A pseudovirus neutralization assay was used to determine nAb titers against SARS-CoV-2 variants, including strain WA1 and variants BQ.1.1, BA.2, XBB.1, BA.5, and XBB.1.5 . Intracellular cytokine staining was used to estimate pool 4-positive (CD4+) and CD8+ T cell differentiation responses. Assays were performed at baseline (pre-boost), three weeks and three months after the administration of the booster.
Mean nAb titers at baseline were 5015, 104, 49, and 74 against strain WA1, BA.5, XBB.1, and XBB.1.5, respectively, in SARS-CoV-2 nucleocapsid-seronegative individuals. These titles increased to 25,954 (WA1), 2285 (BA.5), 128 (XBB.1) and 137 (XBB.1.5) in week 3 after the boost. Mean titers of WA1, BA.5, XBB.1, and XBB.1.5 decreased by 1.2-, 1.8-, 2.1-, and 1.8-fold, respectively, relative to week 3 titers.

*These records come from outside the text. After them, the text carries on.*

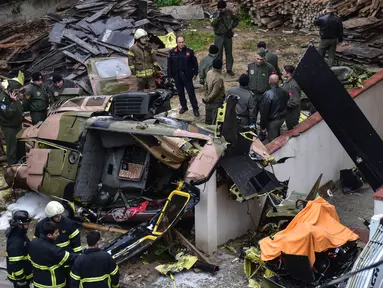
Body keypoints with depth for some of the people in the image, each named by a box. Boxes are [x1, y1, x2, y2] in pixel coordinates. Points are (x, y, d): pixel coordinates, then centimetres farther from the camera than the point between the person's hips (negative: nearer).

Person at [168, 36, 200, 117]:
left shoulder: (189, 51, -4)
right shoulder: (172, 52, -1)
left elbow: (195, 63, 3)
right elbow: (169, 65, 3)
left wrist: (195, 73, 2)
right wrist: (170, 75, 1)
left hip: (187, 75, -2)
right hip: (177, 76, 3)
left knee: (191, 92, -3)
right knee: (180, 92, 13)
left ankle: (195, 109, 3)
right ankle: (184, 106, 29)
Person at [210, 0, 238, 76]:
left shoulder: (229, 12, -2)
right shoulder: (215, 15, -8)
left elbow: (236, 19, 13)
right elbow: (212, 24, -24)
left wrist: (232, 27, 1)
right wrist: (218, 16, -28)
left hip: (228, 35, 3)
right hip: (219, 36, -3)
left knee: (229, 52, 10)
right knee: (218, 53, 0)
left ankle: (229, 69, 20)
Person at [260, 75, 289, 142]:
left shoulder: (268, 94, -26)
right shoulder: (284, 92, -7)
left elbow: (264, 111, -21)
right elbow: (286, 105, 8)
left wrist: (263, 126, -12)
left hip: (272, 121, -6)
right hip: (282, 118, 6)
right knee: (277, 136, 29)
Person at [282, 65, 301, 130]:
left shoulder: (292, 86, -30)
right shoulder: (287, 81, 1)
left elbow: (294, 102, -33)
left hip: (292, 115, -9)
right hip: (288, 112, 9)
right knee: (289, 129, 25)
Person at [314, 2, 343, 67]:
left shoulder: (322, 18, -19)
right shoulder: (338, 19, -5)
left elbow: (315, 23, 3)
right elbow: (341, 30, 3)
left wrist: (320, 14, 5)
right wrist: (340, 39, 14)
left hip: (324, 40, -3)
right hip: (334, 40, 3)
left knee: (320, 55, 10)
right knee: (331, 56, 10)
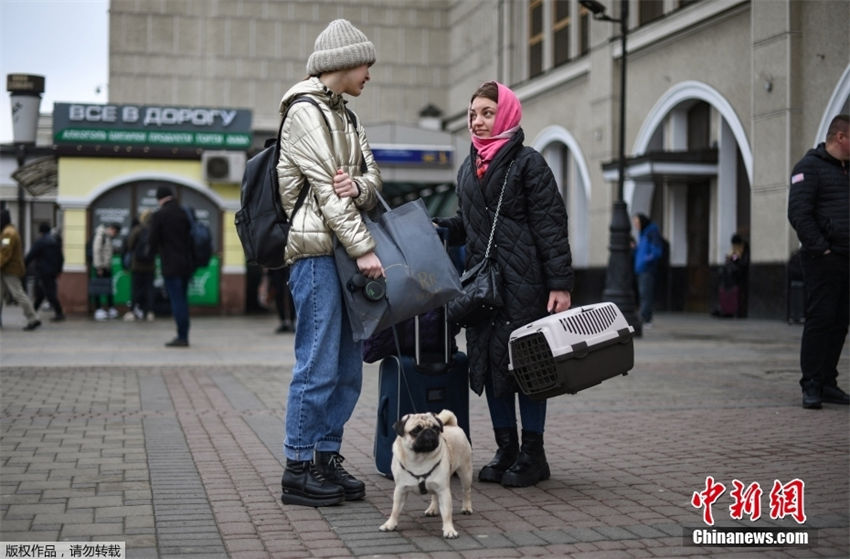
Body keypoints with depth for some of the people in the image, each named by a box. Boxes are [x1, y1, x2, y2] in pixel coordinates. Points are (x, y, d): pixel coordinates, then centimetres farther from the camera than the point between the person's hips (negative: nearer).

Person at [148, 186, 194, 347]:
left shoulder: (159, 215, -9)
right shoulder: (185, 213, 6)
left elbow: (152, 240, -7)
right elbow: (192, 235, 10)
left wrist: (156, 249, 14)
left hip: (171, 265, -6)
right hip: (187, 263, 6)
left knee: (176, 300, -3)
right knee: (183, 299, 13)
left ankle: (182, 337, -4)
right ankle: (184, 336, 16)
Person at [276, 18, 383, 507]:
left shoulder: (345, 117, 22)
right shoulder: (305, 111, -6)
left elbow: (372, 176, 13)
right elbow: (323, 186, -14)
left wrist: (358, 186, -12)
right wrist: (364, 247, -17)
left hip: (345, 253, 9)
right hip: (317, 250, -9)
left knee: (348, 368, 9)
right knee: (319, 365, -8)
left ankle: (327, 458, 17)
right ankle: (299, 469, 0)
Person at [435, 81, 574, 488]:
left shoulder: (528, 163, -5)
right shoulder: (468, 168, 16)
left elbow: (551, 226, -10)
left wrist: (560, 283, -15)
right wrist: (434, 226, 6)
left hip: (523, 283, -7)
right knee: (487, 360, 8)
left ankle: (533, 454, 10)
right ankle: (506, 450, 19)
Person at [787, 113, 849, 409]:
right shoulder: (810, 166, -6)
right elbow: (799, 213, -16)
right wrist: (822, 249, -17)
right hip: (822, 260, -8)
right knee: (820, 319, -8)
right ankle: (811, 386, -4)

Median CD8+ T cell responses to WA1 and XBB.1.5 were 0.08% and 0.059% before the boost and 0.107% and 0.106% after three months, respectively. Similarly, median CD4+ T cell responses against WA1 and XBB.1.5 at baseline were 0.098% and 0.065% and 0.099% and 0.09% at month 3 post-boost , respectively.
Conclusions
Findings indicate that SARS-CoV-2 Omicron XBB.1.5 variant significantly evades nAb but not T-cell responses after bivalent mRNA boost vaccination. nAb titers against XBB.1 and XBB.1.5 were comparable, suggesting that the additional F486P substitution in the XBB.1.5 spike enhances transmissibility but not immune evasion.
Notably, nAb titers against the XBB sublines returned to baseline (pre-boost) levels three months after booster administration. This decrease in nAb titers was less pronounced for other variants. The low magnitude of the nAb response and the rapid decline will likely contribute to reduced efficacy of bivalent vaccination; however, preprimed T-cell responses can still protect against severe COVID-19.
*Important news
bioRxiv publishes preliminary scientific reports that are not peer-reviewed and therefore should not be considered conclusive, guide clinical practice/health-related behavior, or be treated as established information.